Maria Ondina China

Presa ao mito duma princesa oriental, longilínea e distante, parecia curtir um impalpável ressentimento. Metade Lispector, metade Pearl Buck, havia tomara ainda jovem o barco do império. Foi ainda mais além. Voltou depois para chá com tristeza em Benfica. Braga foi a sua primeira China, Macau a segunda, a China nenhuma.

Mas os lusos não perdoam a quem é diferente. Não tinha cara nem de Quinta do Lago, nem de Moimenta da Beira. Vestia uma cabaia ruça, com botões verdes. Lembrava uma farda da revolução cultural. Assim, como queria que se lhe identificasse classe e proveniência imediatamente? Em Braga, não haveria nenhuma outra China a vestir?

Ninguém: ; a literatura portuguesa dos 50 aos 80: desinteressantes ficções sem referência depois de desinteressantes ficções com referências. Ah, muito telúricas, com torres, casas e outros totens. Mau tempo no, a torre de, a casa de.

Entretanto, todas as lutas da mulher, o conhecimento do outro, o palpar do si – tudo já está nela, diante de nós, à espera de ser encontrado. Chegamos quase às identidades contemporâneas et alii.

Tão distante da pastelosa Agustina com sua pataratice de Entre Douro e Minho (esse Terreiro do Paço mais a norte) e tão mais perto de autores que parecem provincianos mas não o são nada, como o Pascoaes.

Entretanto, os livros de Ondina apanham pó na biblioteca. As chaves para conhecer a China ou para conhecer o mundo (quase a mesma coisa) ficam no chaveiro. E quanta pedagogia da China (um cinto, uma estrada, um arredondamento de volta do mundo que também poderíamos nós outros formar) não nos poderia dar, quanto outro mundo?

E porque não leem também Wenceslau de Moraes?
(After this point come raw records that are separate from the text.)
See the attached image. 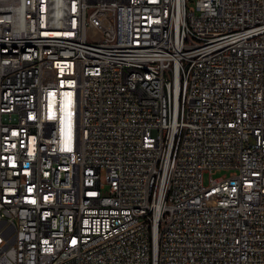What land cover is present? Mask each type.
Instances as JSON below:
<instances>
[{
  "label": "built area",
  "instance_id": "built-area-1",
  "mask_svg": "<svg viewBox=\"0 0 264 264\" xmlns=\"http://www.w3.org/2000/svg\"><path fill=\"white\" fill-rule=\"evenodd\" d=\"M188 2L0 0V264H264V0Z\"/></svg>",
  "mask_w": 264,
  "mask_h": 264
},
{
  "label": "rangeland",
  "instance_id": "rangeland-1",
  "mask_svg": "<svg viewBox=\"0 0 264 264\" xmlns=\"http://www.w3.org/2000/svg\"><path fill=\"white\" fill-rule=\"evenodd\" d=\"M196 2L197 0H189L188 2V5L189 7H195L196 6ZM233 171L231 170H219L217 171L215 174H214V178L215 179H222V178H228L231 176V173ZM203 182H204V185L205 186H209V174H205L204 177H203ZM105 195L108 194V189H106L104 192H103Z\"/></svg>",
  "mask_w": 264,
  "mask_h": 264
}]
</instances>
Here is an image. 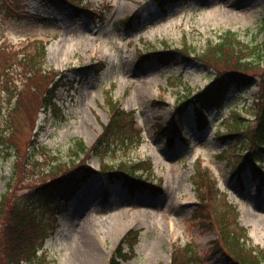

Aqui não há a desculpa de ser mulher. É por falar no Japão? Seria melhor falar de Telheiras? Mas não é o Japão, ou talvez o Tibete, o verdadeiro sentido da cultura portuguesa? Para morrer o mundo? Pode ser. Para quando uma Ondina tibetana, um Wenceslau malaio?

As pessoas gostam é que se fale dos seus Terreiros do Paço mentais: o de Lisboa, ou o de Times Square. O verdadeiro, por estes dias, nunca vão querer conhecer, senão daqui a largos anos – e aí já será tarde demais. É sempre longe demais, já dizia a Xana dos Rádio Macau. Et pour cause.